Content starts
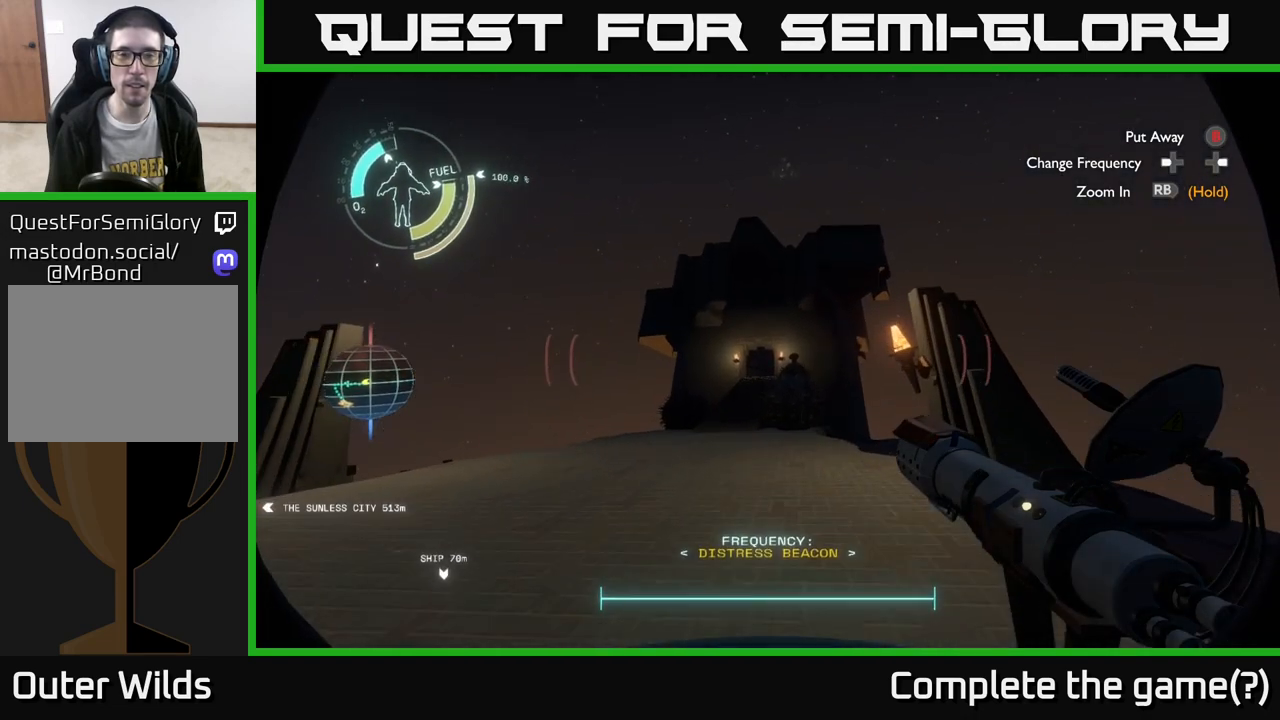
{"buttons": ["A"], "left_stick": "up-right", "right_stick": "center", "events": [[17, "left_stick", "up-right"], [33, "right_stick", "right"], [150, "right_stick", "down-right"], [350, "left_stick", "up"], [350, "right_stick", "center"], [450, "A", "down"], [483, "left_stick", "up-right"]]}
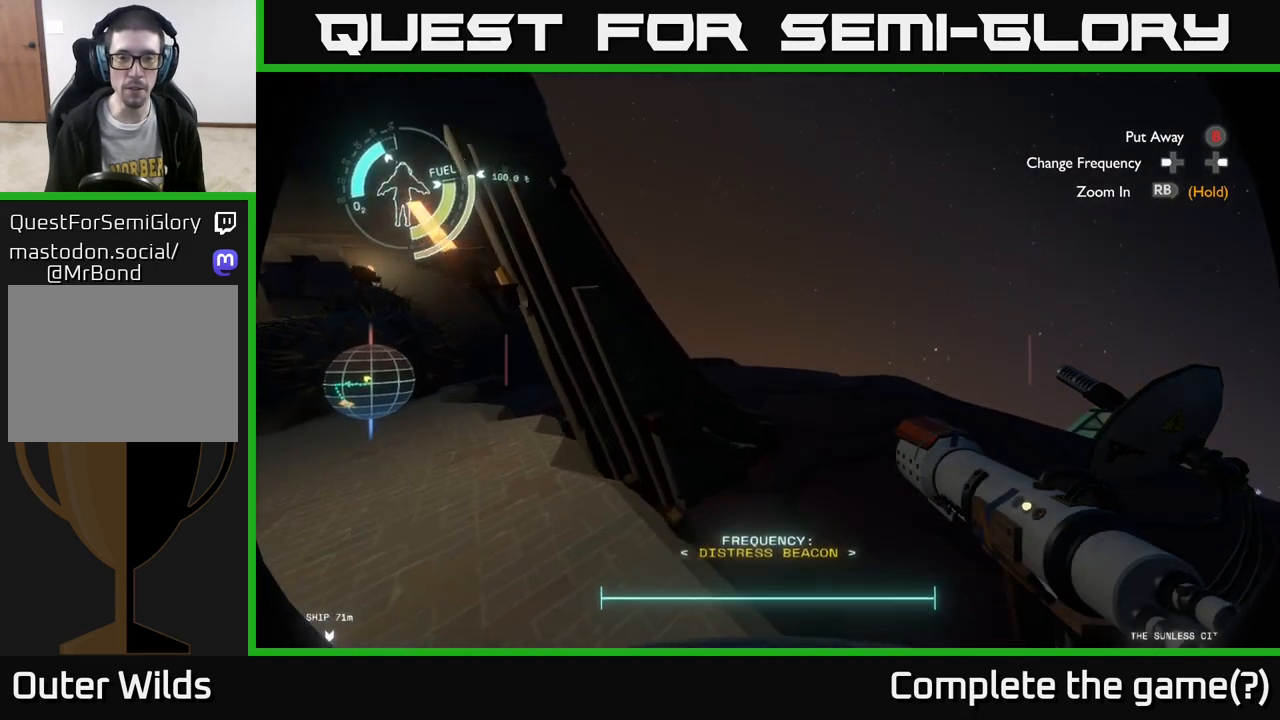
{"buttons": [], "left_stick": "up", "right_stick": "center", "events": [[183, "A", "up"], [183, "left_stick", "up"]]}
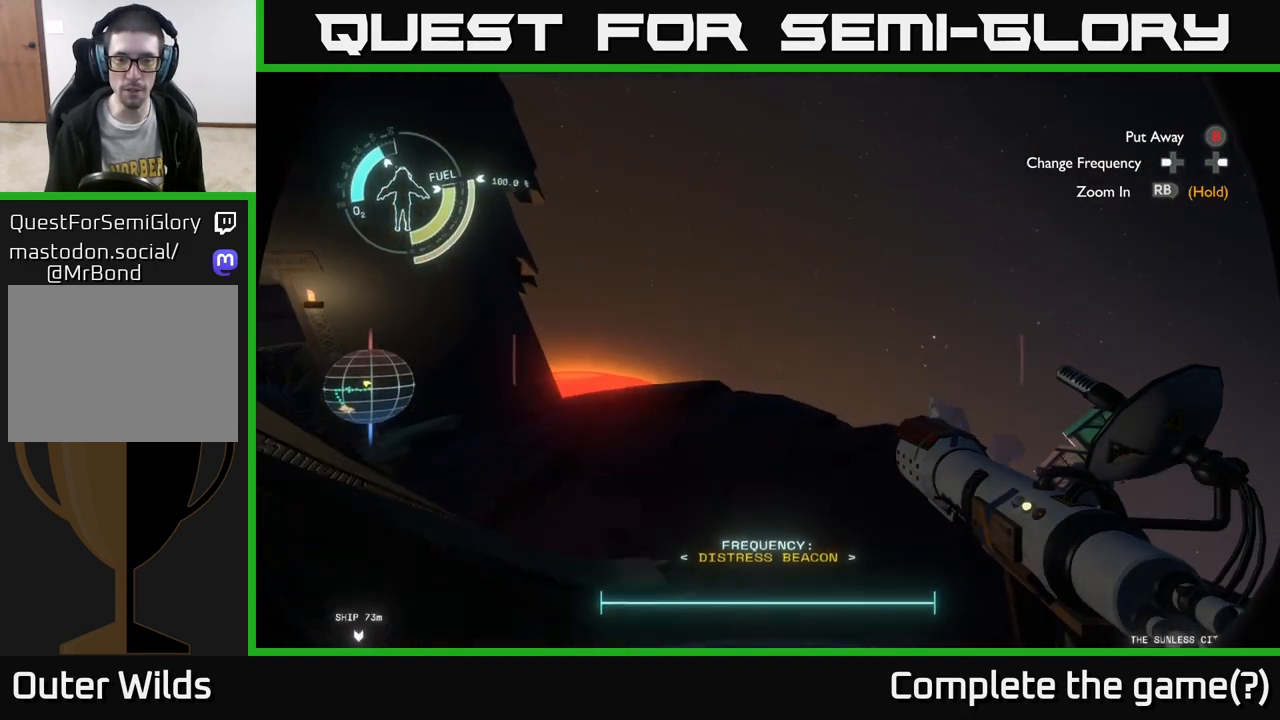
{"buttons": ["R2"], "left_stick": "up", "right_stick": "center", "events": [[50, "R2", "down"], [317, "right_stick", "down"], [467, "right_stick", "center"]]}
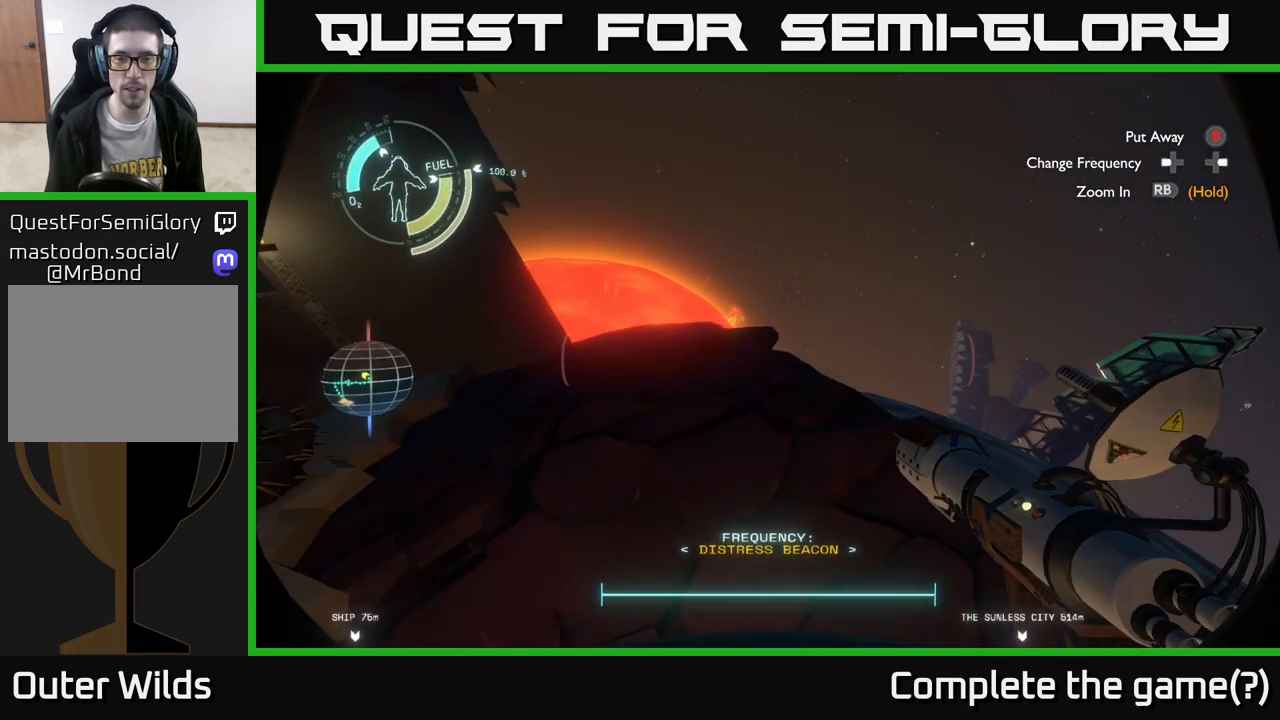
{"buttons": ["R2"], "left_stick": "up", "right_stick": "center", "events": [[100, "R2", "up"], [467, "R2", "down"]]}
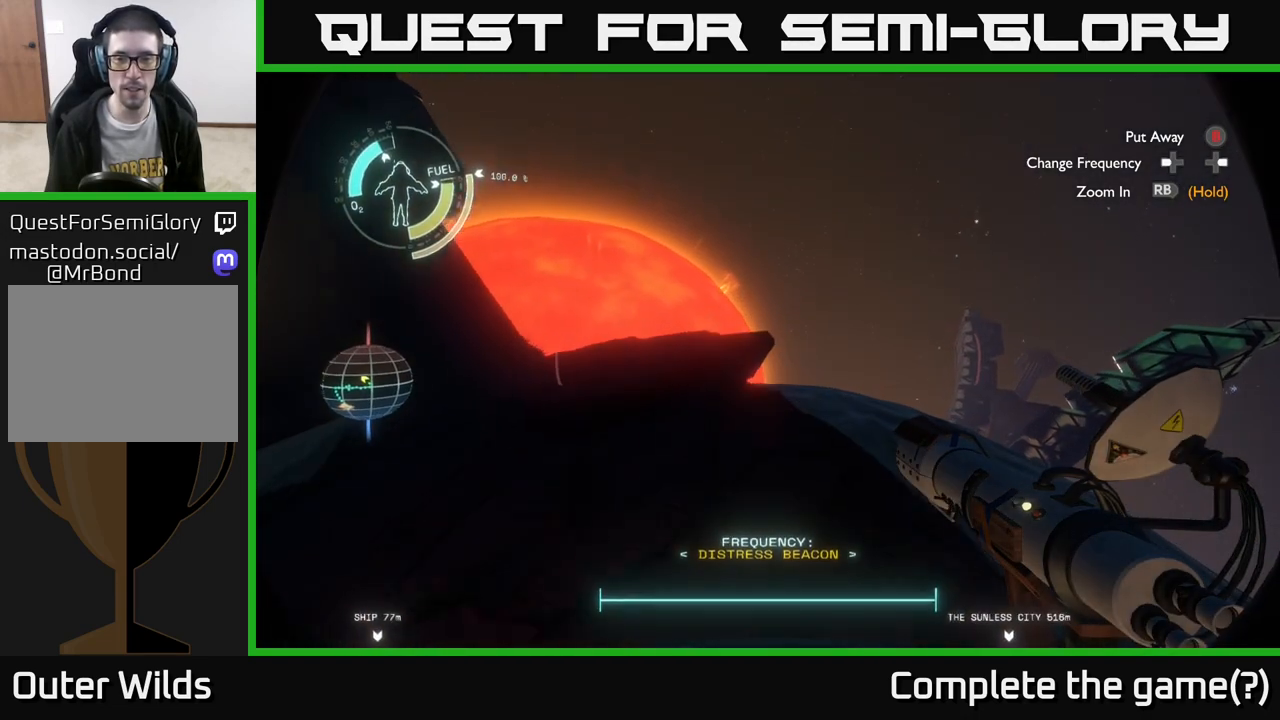
{"buttons": ["R2"], "left_stick": "up-left", "right_stick": "center", "events": [[67, "left_stick", "up-left"]]}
Content ends
Problem description:
An unaltered copy of the material, without images, should be set down.

Solved exercise:
{"buttons": ["A"], "left_stick": "up-right", "right_stick": "center", "events": [[17, "left_stick", "up-right"], [33, "right_stick", "right"], [150, "right_stick", "down-right"], [350, "left_stick", "up"], [350, "right_stick", "center"], [450, "A", "down"], [483, "left_stick", "up-right"]]}
{"buttons": [], "left_stick": "up", "right_stick": "center", "events": [[183, "A", "up"], [183, "left_stick", "up"]]}
{"buttons": ["R2"], "left_stick": "up", "right_stick": "center", "events": [[50, "R2", "down"], [317, "right_stick", "down"], [467, "right_stick", "center"]]}
{"buttons": ["R2"], "left_stick": "up", "right_stick": "center", "events": [[100, "R2", "up"], [467, "R2", "down"]]}
{"buttons": ["R2"], "left_stick": "up-left", "right_stick": "center", "events": [[67, "left_stick", "up-left"]]}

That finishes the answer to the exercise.